One of the most difficult aspects was locating the predrilled angle plates that support the saw under the base to line up with the holes in the bottom of the saw. I ended up making a plywood template having bolted it to the saw for the pattern then attaching the weldments and then welding them in place on the carriage. Sort of upside down and backwards thinking. But it worked like a charm. First attempt measuring and eyeball, did not work. Painted red to match the red on the saw. Kinda overkill, but it keeps me off the street and outa' the bars. I sure could go for a cold one right now tho......:laughing::laughing: bill


----------



## Boweevil (Aug 27, 2009)

Wow!
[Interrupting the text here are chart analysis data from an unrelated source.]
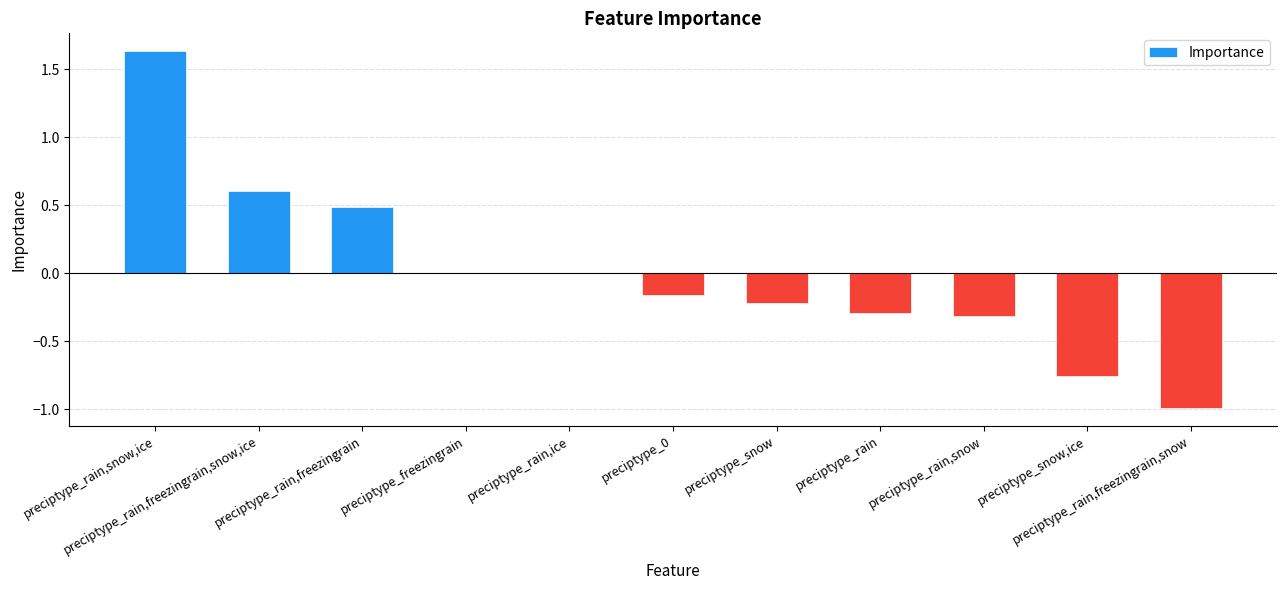

What is the minimum value shown in the chart?

-1.0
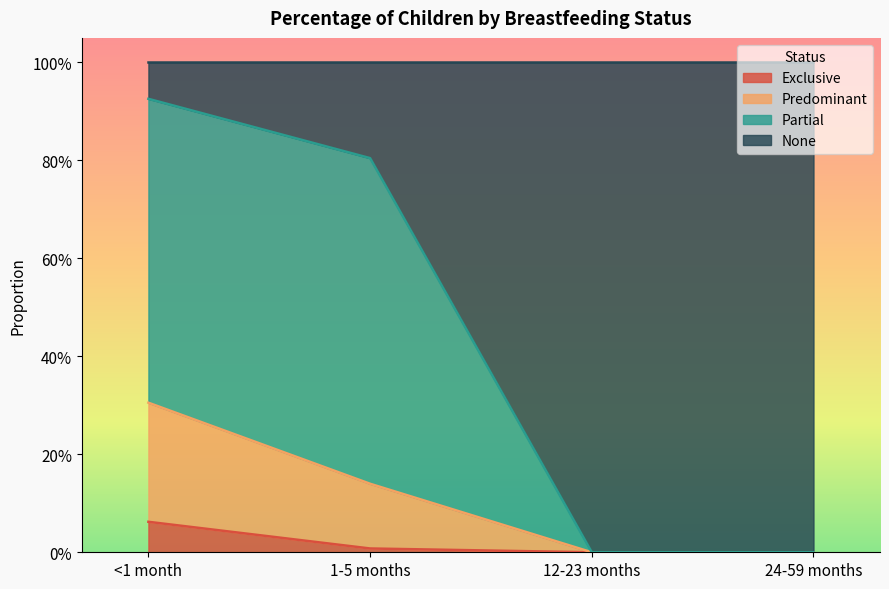

What is the total value across all series at 1-5 months?

1.0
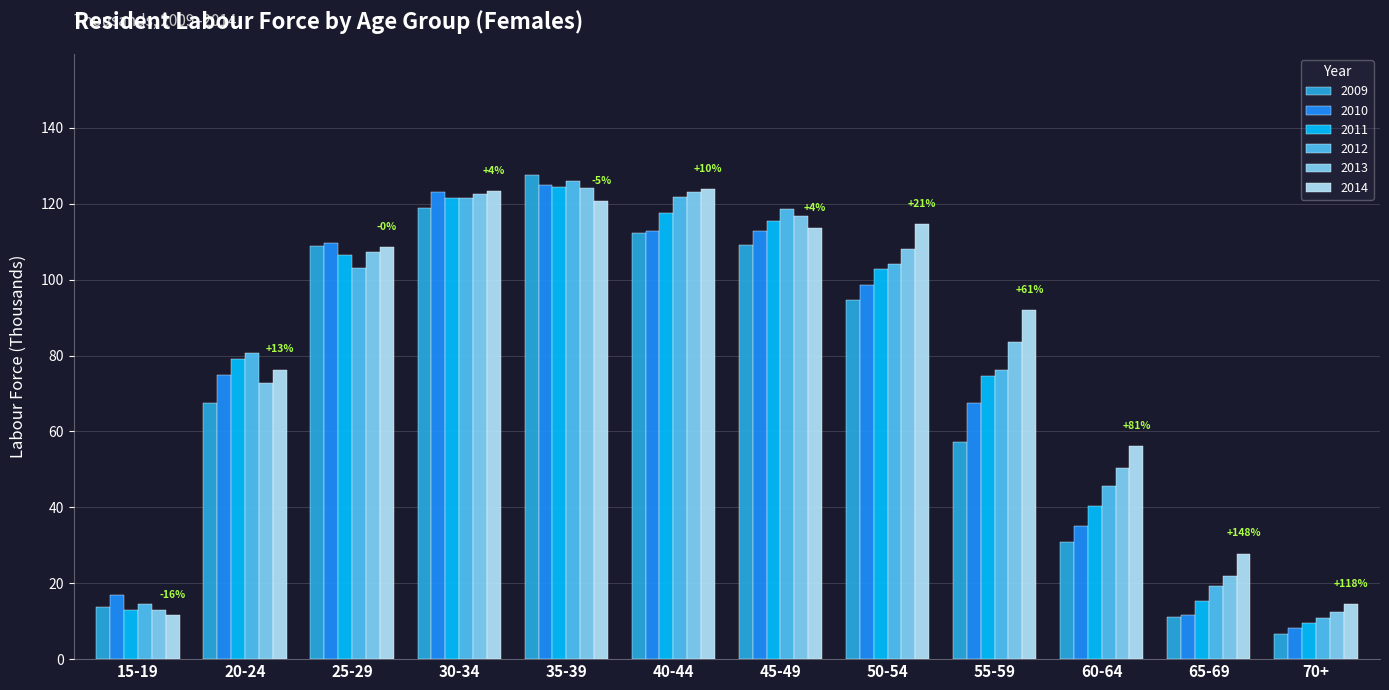

At which label does 2013 first exceed 107?

25-29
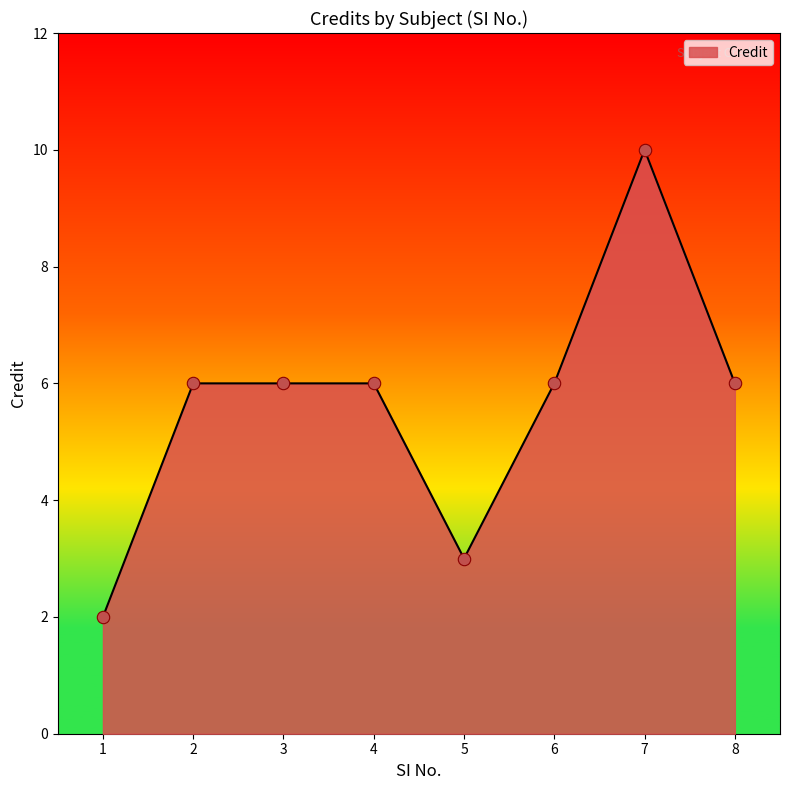

Approximately how many times larger is the value at 5 compared to 1?

1.5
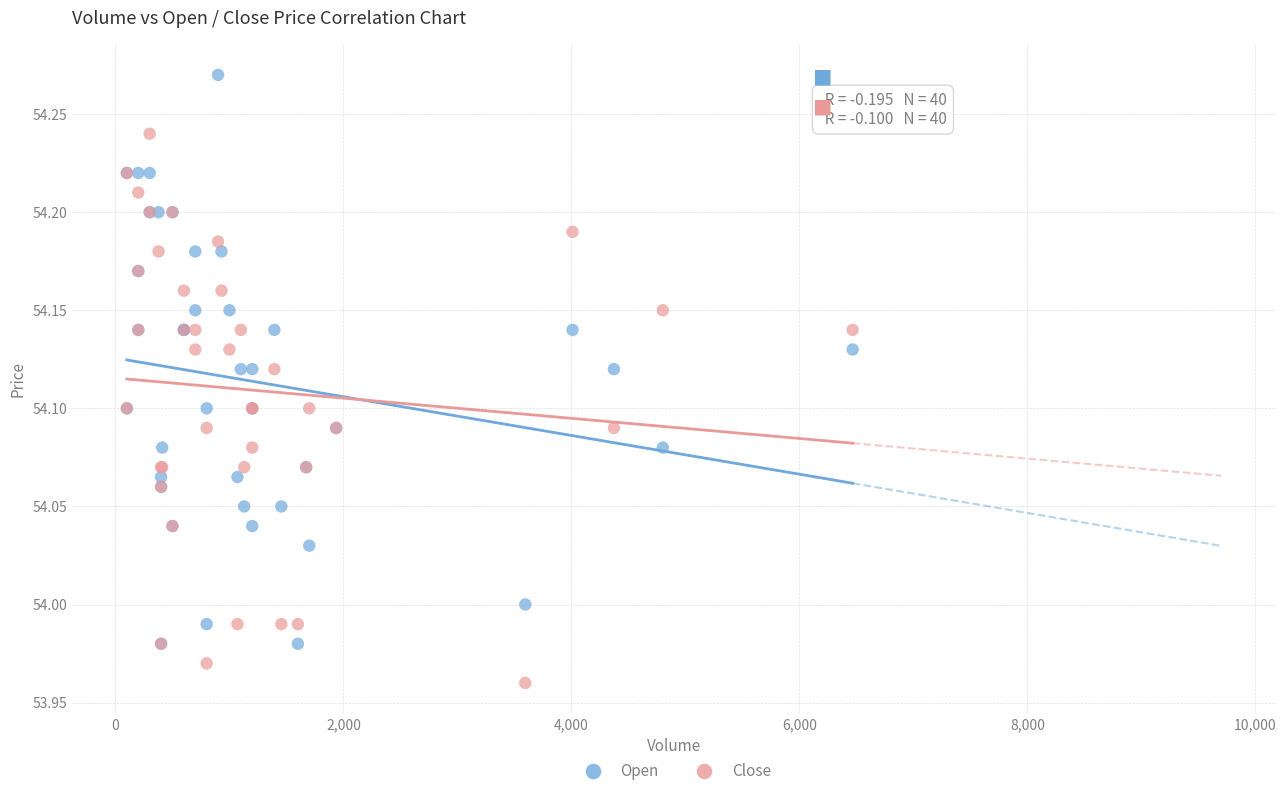

What are all the series names shown in the legend?

Open, Close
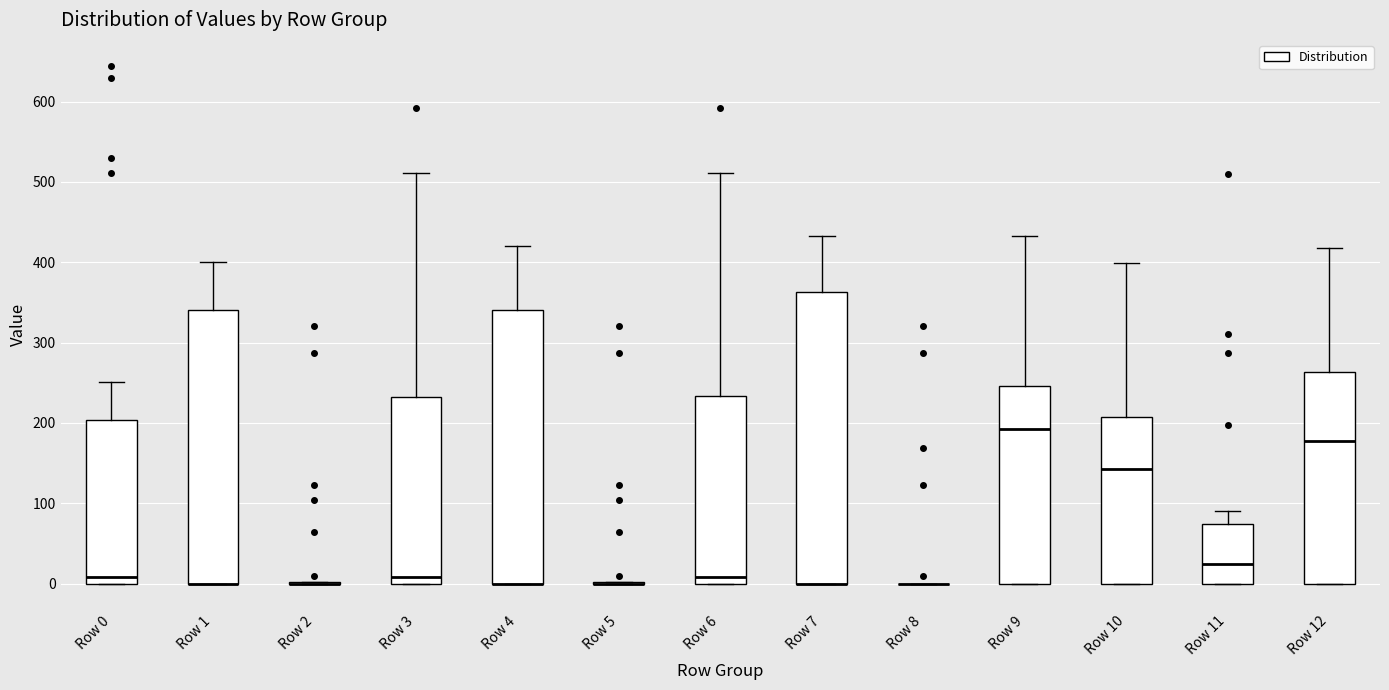

Where does the median line of the box for Row 11 sit on the y-axis? The values are not printed on the chart, so give them approximately, as read against the axis.

20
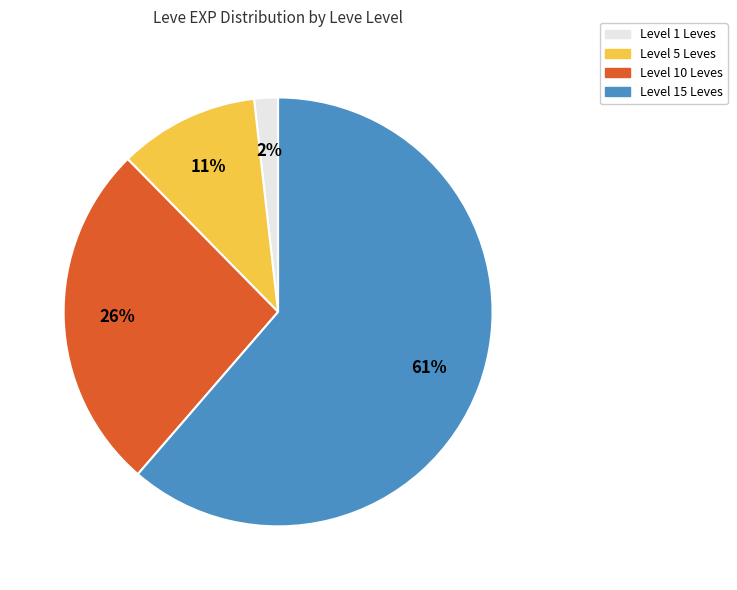

Count the number of slices in the pie.

4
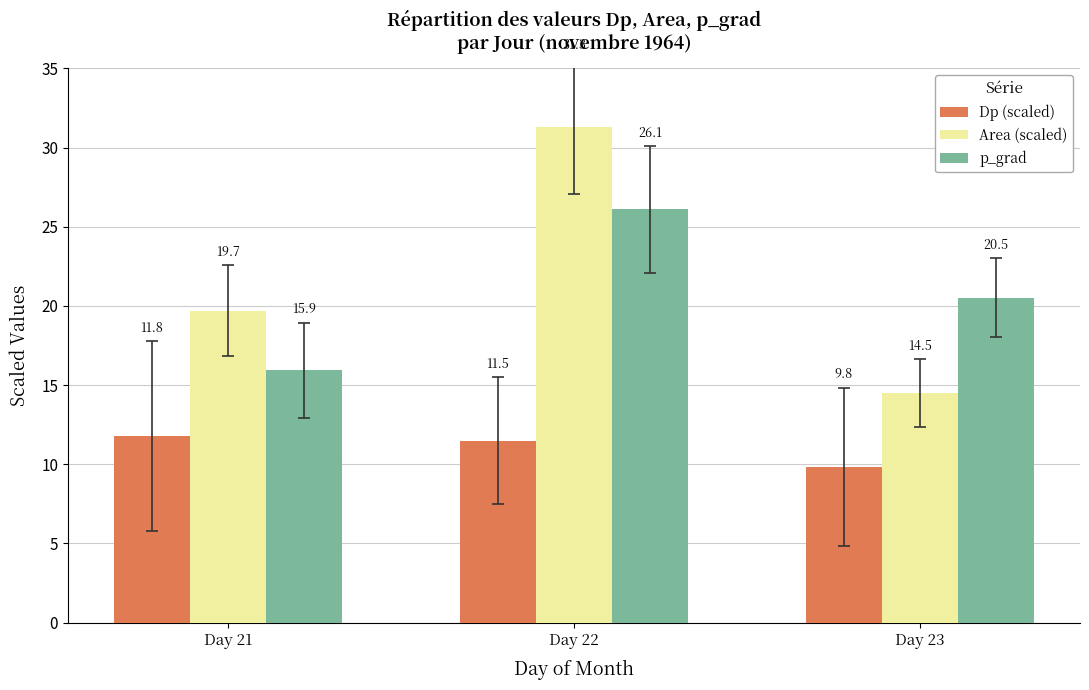

Does the chart contain any negative values?

No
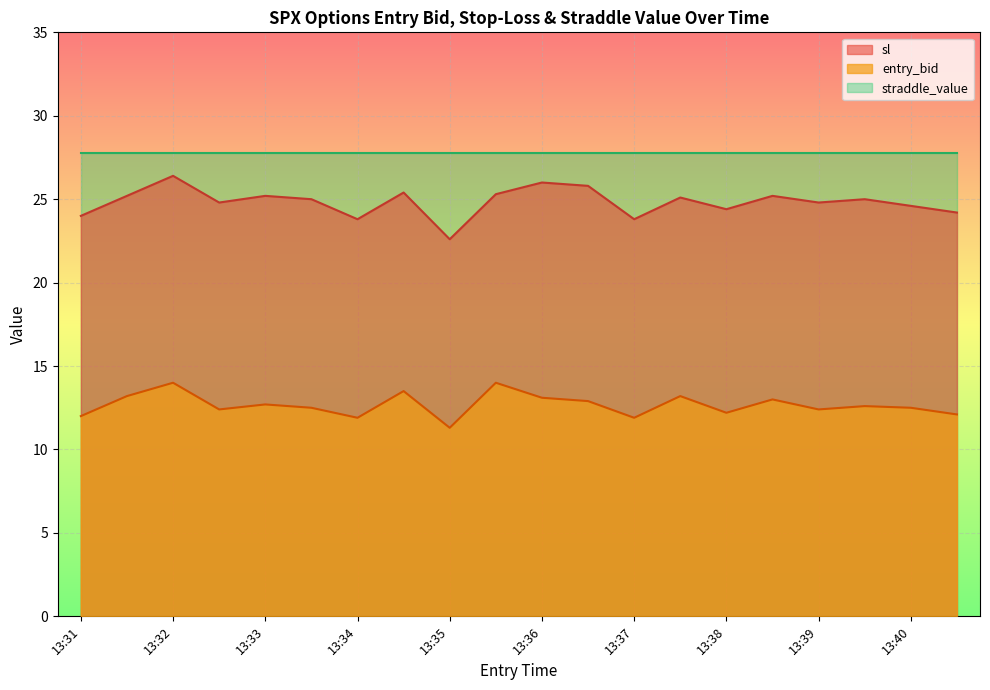

In sl, how many points are lower than both neighbors (excluding endpoints)?

6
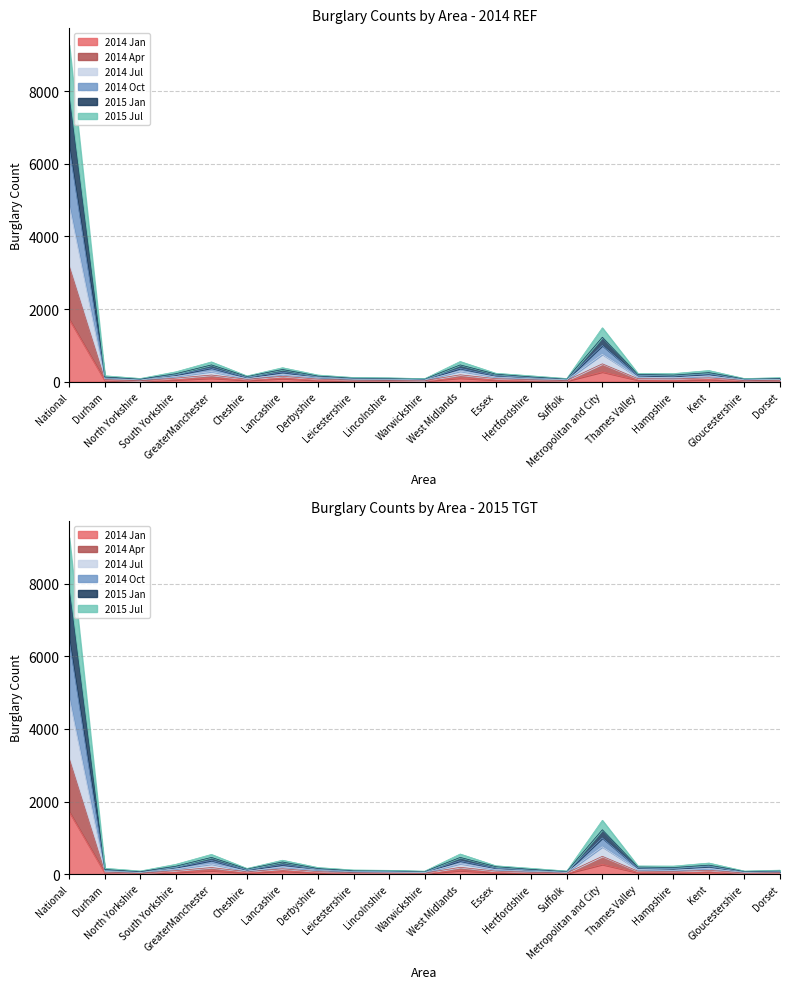

What is the value of the 2014 Oct point at the 3rd from the left?

62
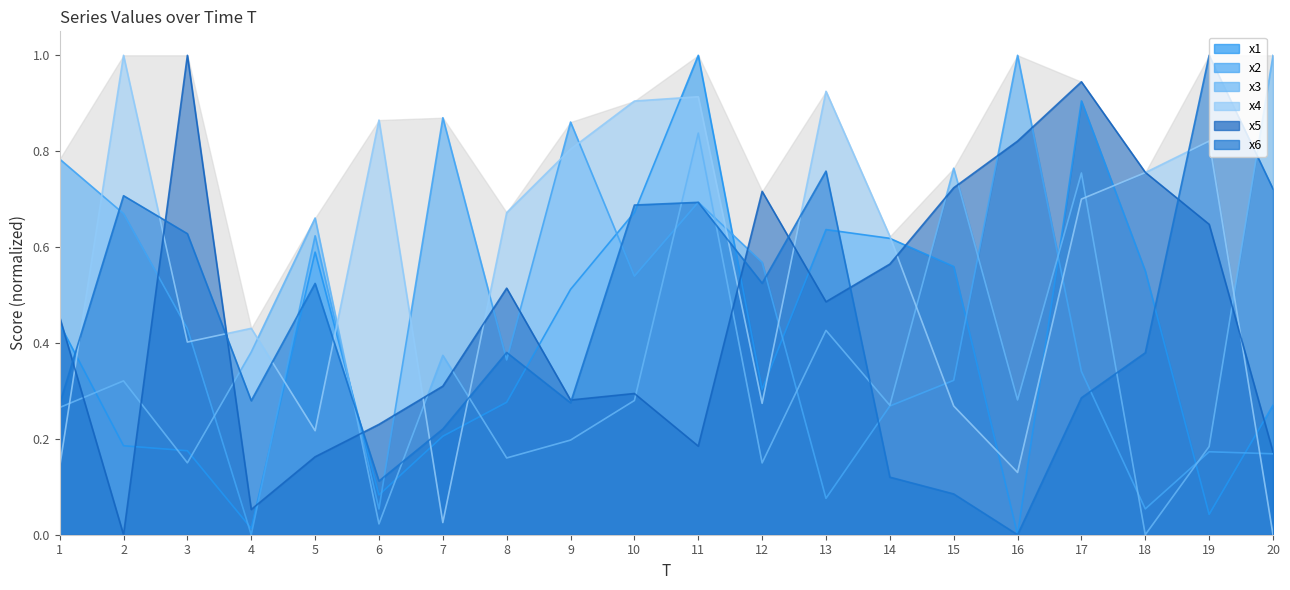

What is the approximate value of x5 at 12?

0.7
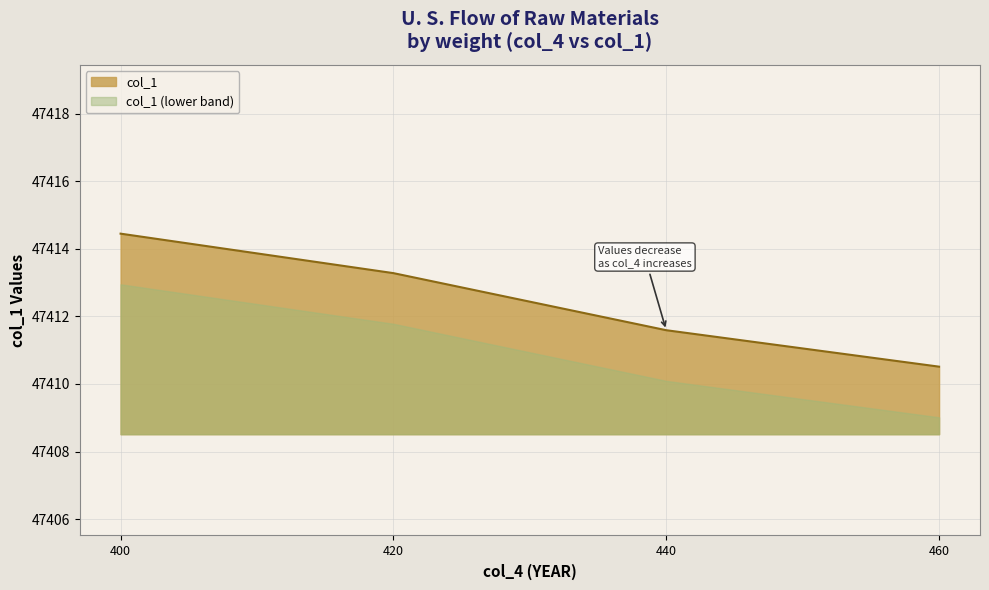

What is the ratio of the value at 420 to the value at 400?

1.0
Very Impressive! Where did you get the leveling screws?


----------



## frostr2001w (May 21, 2009)

Gee! I don know Bill--ya think this thing will hold up!

Great Job!


----------



## tl_foster (Dec 12, 2008)

Bill,

Fanatastic job on the base. Maybe you could come over to my place and make a few of those. The commericial ones I'm using look sort of flimsy by comparison.


Lamar


----------



## woodnthings (Jan 24, 2009)

*Thanks Guys*

I'm on a roll now, this is the smaller version of the Mother of all table saw bases V 1 posted earlier for a 12" Powermatic. 
http://www.woodworkingtalk.com/f12/roller-stand-12-tablesaw-11044/
Finished one for a Mini-max planer and I'm working on the one for the 19" Grizzly bandsaw next. No time to make others unless the economy tanks further...heh...heh:thumbdown: bill


----------



## Gerry KIERNAN (Apr 20, 2007)

Now, that's a mobile base!

Gerry


----------